Work task
In the records below, find every line with the word "торговой" and copy it.

Entries supplied
::::::::::
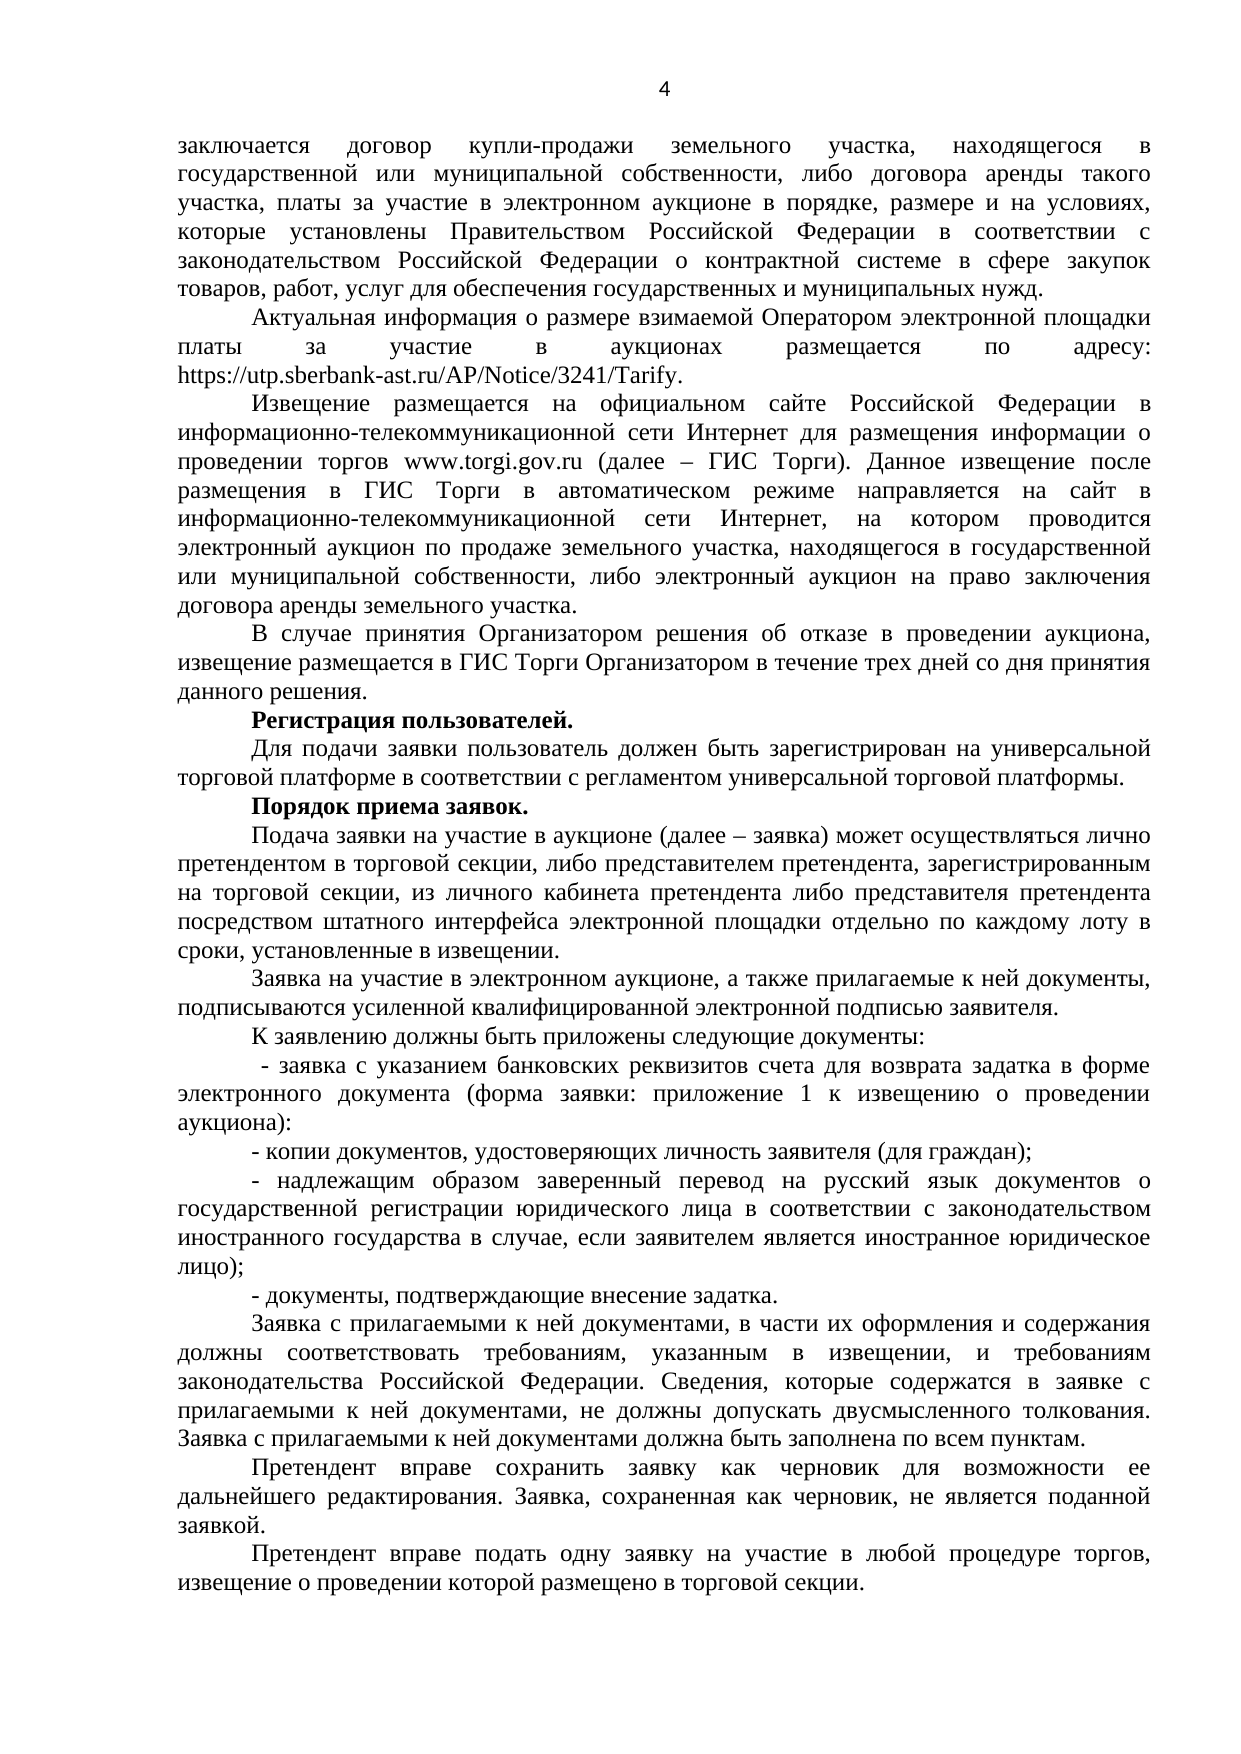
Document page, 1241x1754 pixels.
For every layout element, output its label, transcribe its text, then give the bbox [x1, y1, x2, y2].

list - документы, подтверждающие внесение задатка. [177, 1280, 1152, 1308]
list Извещение размещается на официальном сайте Российской Федерации в информационно-телекоммуникационной сети Интернет для размещения информации о проведении торгов www.torgi.gov.ru (далее – ГИС Торги). Данное извещение после размещения в ГИС Торги в автоматическом режиме направляется на сайт в информационно-телекоммуникационной сети Интернет, на котором проводится электронный аукцион по продаже земельного участка, находящегося в государственной или муниципальной собственности, либо электронный аукцион на право заключения договора аренды земельного участка. [177, 388, 1152, 618]
list Актуальная информация о размере взимаемой Оператором электронной площадки платы за участие в аукционах размещается по адресу: https://utp.sberbank-ast.ru/AP/Notice/3241/Tarify. [177, 302, 1152, 388]
list Заявка на участие в электронном аукционе, а также прилагаемые к ней документы, подписываются усиленной квалифицированной электронной подписью заявителя. [177, 963, 1152, 1021]
list Для подачи заявки пользователь должен быть зарегистрирован на универсальной торговой платформе в соответствии с регламентом универсальной торговой платформы. [177, 733, 1152, 791]
text Претендент вправе сохранить заявку как черновик для возможности ее дальнейшего редактирования. Заявка, сохраненная как черновик, не является поданной заявкой. [177, 1452, 1152, 1538]
list Подача заявки на участие в аукционе (далее – заявка) может осуществляться лично претендентом в торговой секции, либо представителем претендента, зарегистрированным на торговой секции, из личного кабинета претендента либо представителя претендента посредством штатного интерфейса электронной площадки отдельно по каждому лоту в сроки, установленные в извещении. [177, 820, 1152, 963]
list - заявка с указанием банковских реквизитов счета для возврата задатка в форме электронного документа (форма заявки: приложение 1 к извещению о проведении аукциона): [177, 1050, 1152, 1136]
text Претендент вправе подать одну заявку на участие в любой процедуре торгов, извещение о проведении которой размещено в торговой секции. [177, 1538, 1152, 1596]
list Порядок приема заявок. [177, 791, 1152, 820]
list - копии документов, удостоверяющих личность заявителя (для граждан); [177, 1136, 1152, 1165]
list К заявлению должны быть приложены следующие документы: [177, 1021, 1152, 1050]
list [177, 130, 1152, 302]
list - надлежащим образом заверенный перевод на русский язык документов о государственной регистрации юридического лица в соответствии с законодательством иностранного государства в случае, если заявителем является иностранное юридическое лицо); [177, 1165, 1152, 1280]
list В случае принятия Организатором решения об отказе в проведении аукциона, извещение размещается в ГИС Торги Организатором в течение трех дней со дня принятия данного решения. [177, 618, 1152, 705]
list Регистрация пользователей. [177, 705, 1152, 733]
list Заявка с прилагаемыми к ней документами, в части их оформления и содержания должны соответствовать требованиям, указанным в извещении, и требованиям законодательства Российской Федерации. Сведения, которые содержатся в заявке с прилагаемыми к ней документами, не должны допускать двусмысленного толкования. Заявка с прилагаемыми к ней документами должна быть заполнена по всем пунктам. [177, 1308, 1152, 1452]
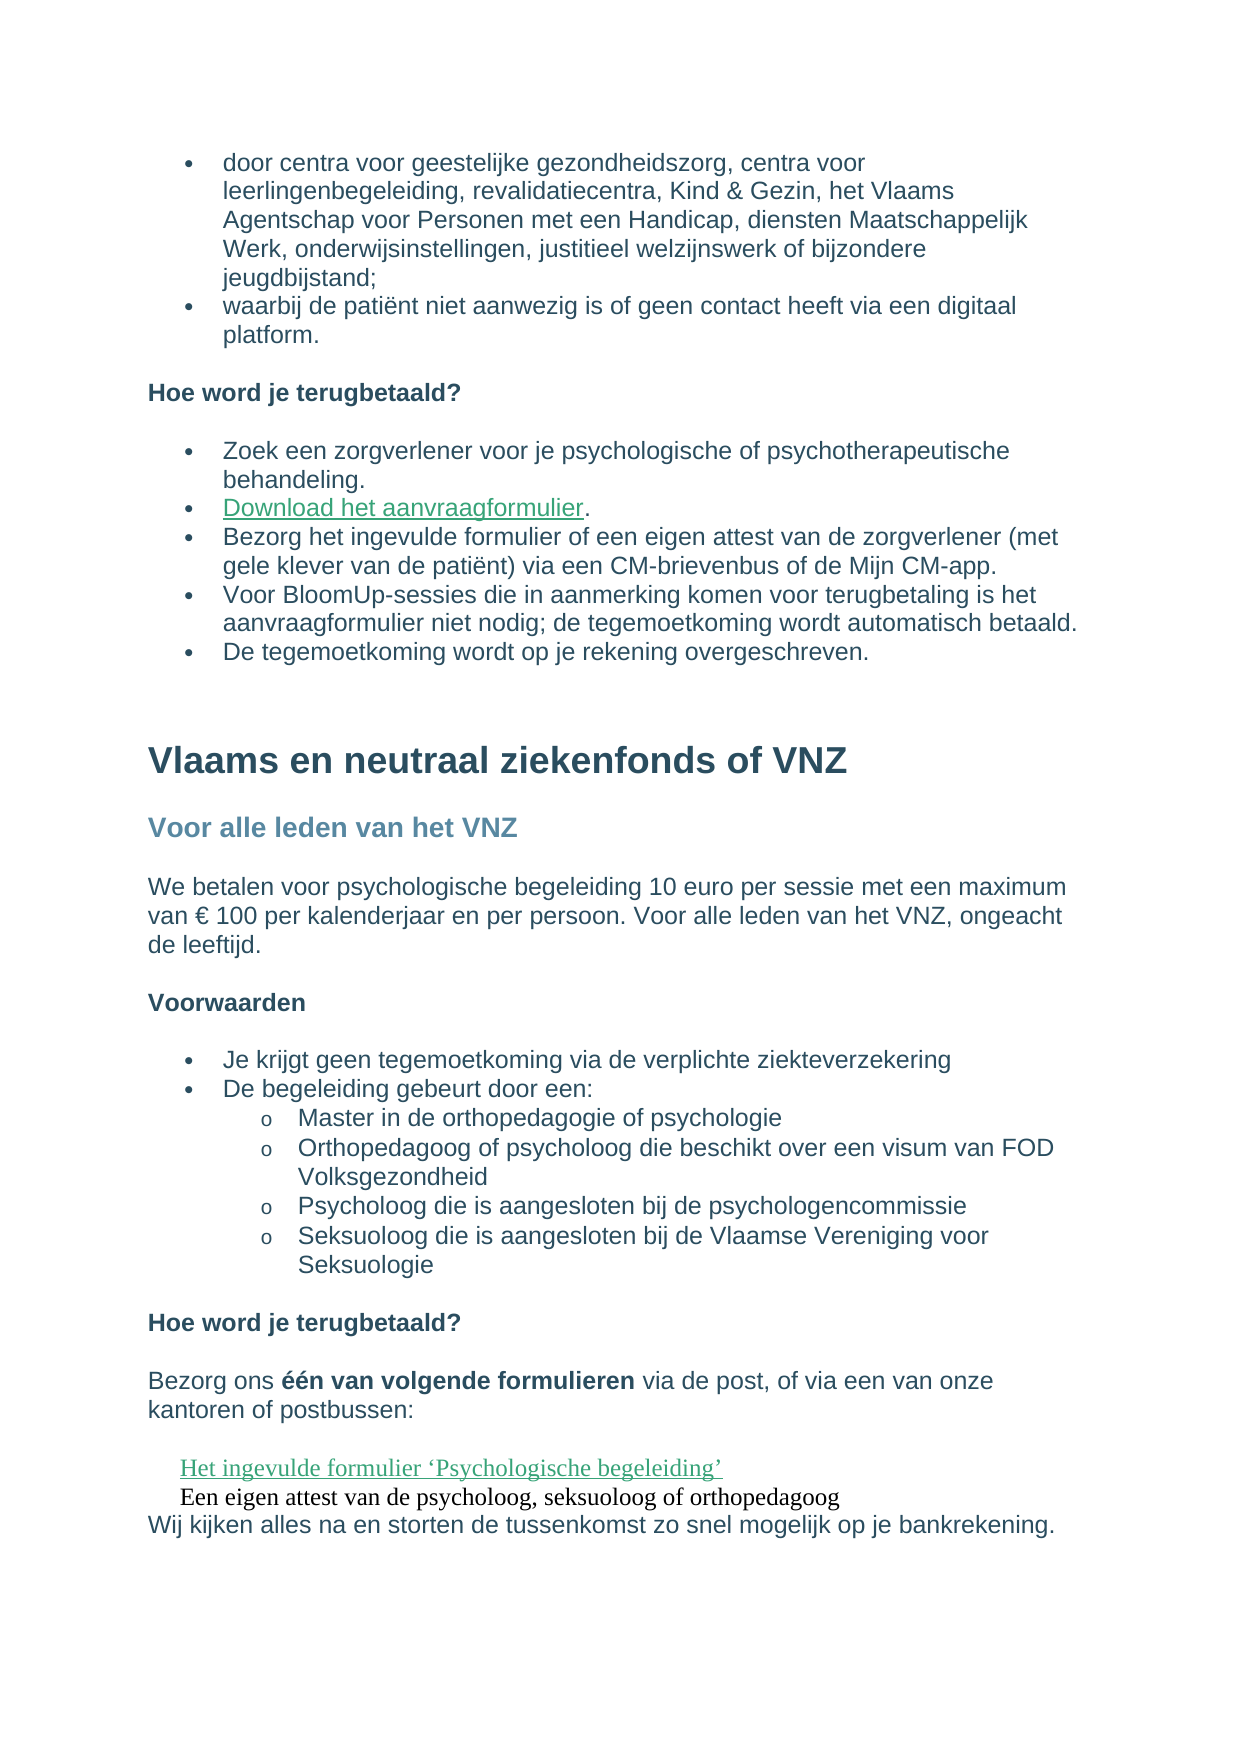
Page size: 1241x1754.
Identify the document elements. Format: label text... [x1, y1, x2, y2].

list Bezorg het ingevulde formulier of een eigen attest van de zorgverlener (met gele klever van de patiënt) via een CM-brievenbus of de Mijn CM-app. [185, 522, 1093, 580]
list Download het aanvraagformulier. [185, 493, 1093, 522]
text Vlaams en neutraal ziekenfonds of VNZ [148, 695, 1093, 781]
text Hoe word je terugbetaald? [148, 1308, 1093, 1337]
text We betalen voor psychologische begeleiding 10 euro per sessie met een maximum van € 100 per kalenderjaar en per persoon. Voor alle leden van het VNZ, ongeacht de leeftijd. [148, 872, 1093, 958]
list Psycholoog die is aangesloten bij de psychologencommissie [260, 1191, 1093, 1221]
text Bezorg ons één van volgende formulieren via de post, of via een van onze kantoren of postbussen: [148, 1366, 1093, 1424]
list De begeleiding gebeurt door een: [185, 1074, 1093, 1103]
list Zoek een zorgverlener voor je psychologische of psychotherapeutische behandeling. [185, 436, 1093, 493]
text Hoe word je terugbetaald? [148, 378, 1093, 407]
list waarbij de patiënt niet aanwezig is of geen contact heeft via een digitaal platform. [185, 291, 1093, 349]
list Voor BloomUp-sessies die in aanmerking komen voor terugbetaling is het aanvraagformulier niet nodig; de tegemoetkoming wordt automatisch betaald. [185, 580, 1093, 637]
text Voorwaarden [148, 987, 1093, 1016]
list Je krijgt geen tegemoetkoming via de verplichte ziekteverzekering [185, 1045, 1093, 1074]
list De tegemoetkoming wordt op je rekening overgeschreven. [185, 637, 1093, 666]
list door centra voor geestelijke gezondheidszorg, centra voor leerlingenbegeleiding, revalidatiecentra, Kind & Gezin, het Vlaams Agentschap voor Personen met een Handicap, diensten Maatschappelijk Werk, onderwijsinstellingen, justitieel welzijnswerk of bijzondere jeugdbijstand; [185, 148, 1093, 291]
text Voor alle leden van het VNZ [148, 811, 1093, 843]
list Orthopedagoog of psycholoog die beschikt over een visum van FOD Volksgezondheid [260, 1133, 1093, 1191]
text  Het ingevulde formulier ‘Psychologische begeleiding’ [148, 1453, 1093, 1482]
list Seksuoloog die is aangesloten bij de Vlaamse Vereniging voor Seksuologie [260, 1221, 1093, 1279]
text Wij kijken alles na en storten de tussenkomst zo snel mogelijk op je bankrekening. [148, 1510, 1093, 1539]
text  Een eigen attest van de psycholoog, seksuoloog of orthopedagoog [148, 1482, 1093, 1510]
list Master in de orthopedagogie of psychologie [260, 1103, 1093, 1133]
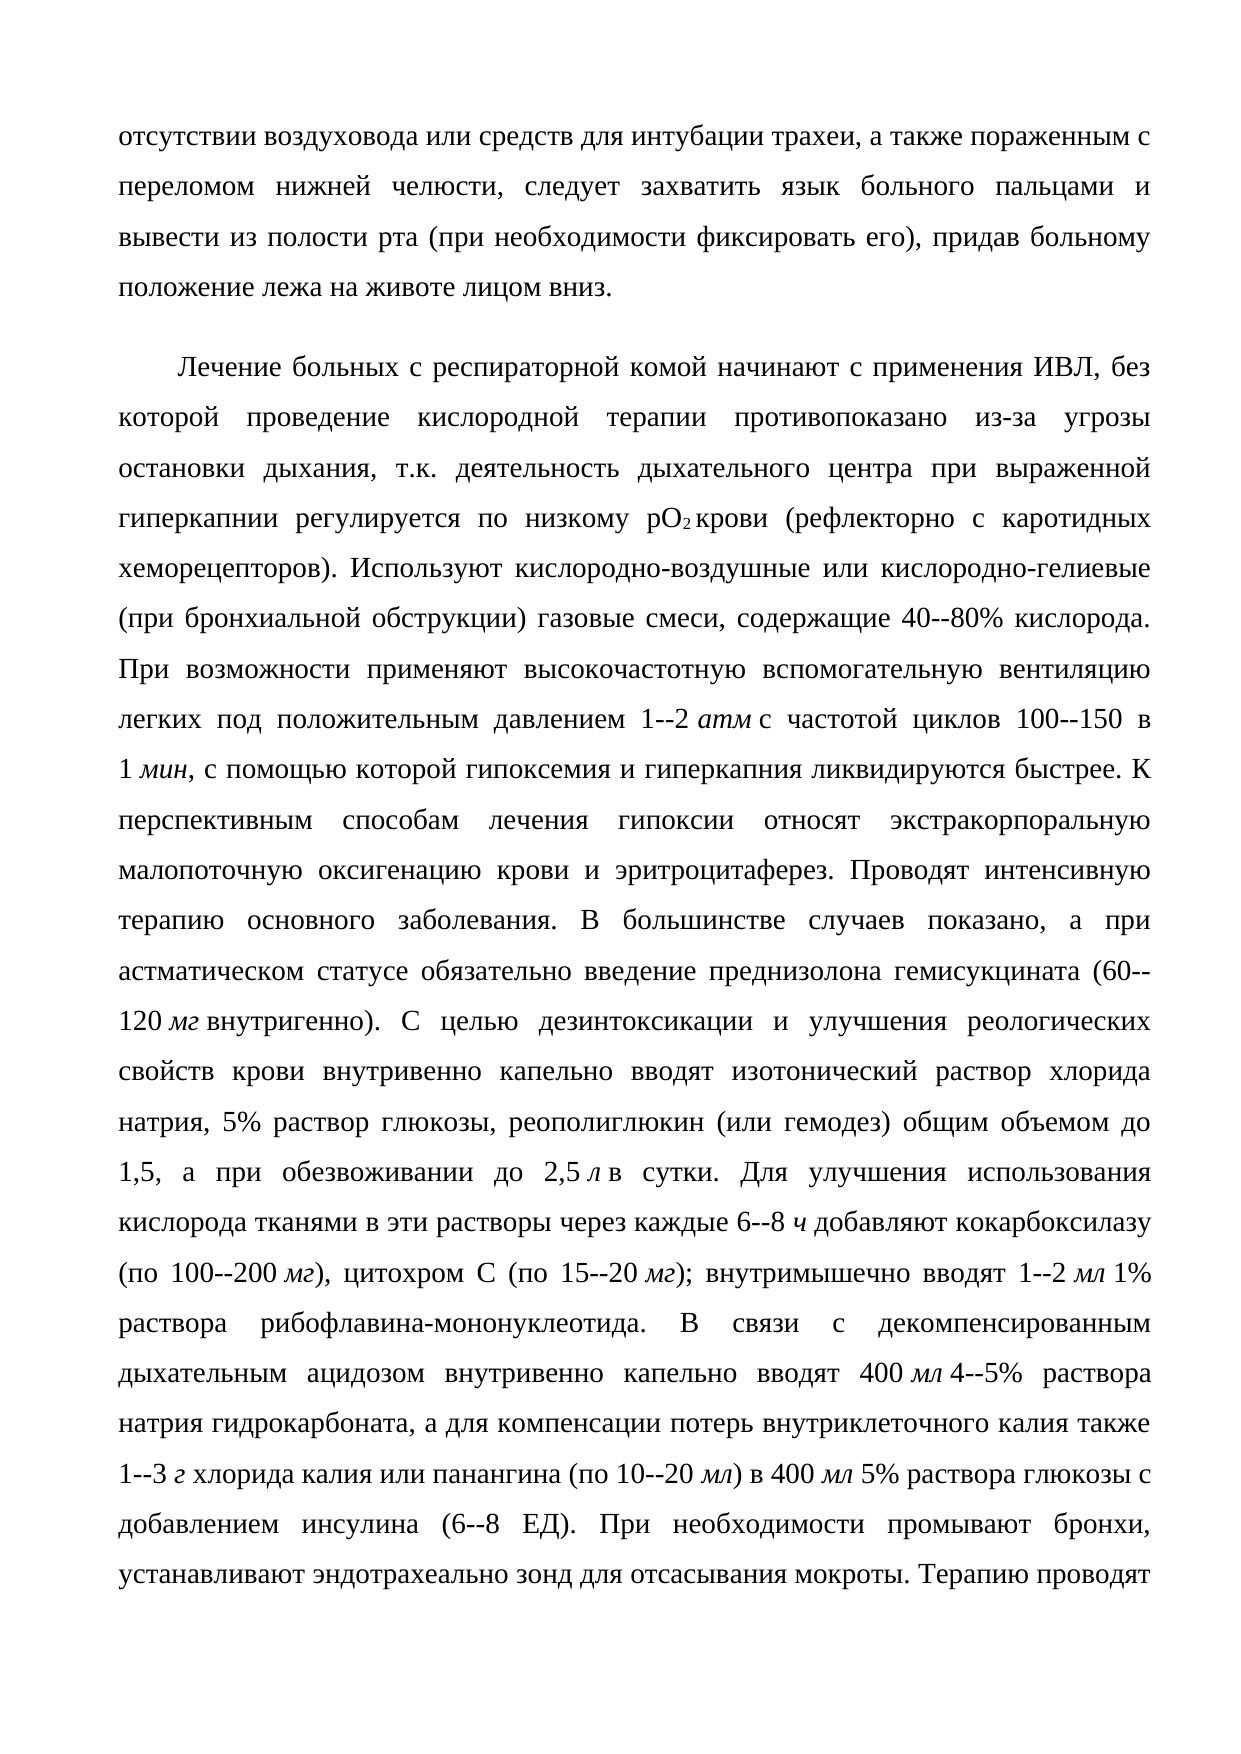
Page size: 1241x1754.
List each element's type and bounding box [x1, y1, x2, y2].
::::::::::
Answer below
list Для подачи заявки пользователь должен быть зарегистрирован на универсальной торговой платформе в соответствии с регламентом универсальной торговой платформы. [177, 733, 1152, 791]
list Подача заявки на участие в аукционе (далее – заявка) может осуществляться лично претендентом в торговой секции, либо представителем претендента, зарегистрированным на торговой секции, из личного кабинета претендента либо представителя претендента посредством штатного интерфейса электронной площадки отдельно по каждому лоту в сроки, установленные в извещении. [177, 820, 1152, 963]
text Претендент вправе подать одну заявку на участие в любой процедуре торгов, извещение о проведении которой размещено в торговой секции. [177, 1538, 1152, 1596]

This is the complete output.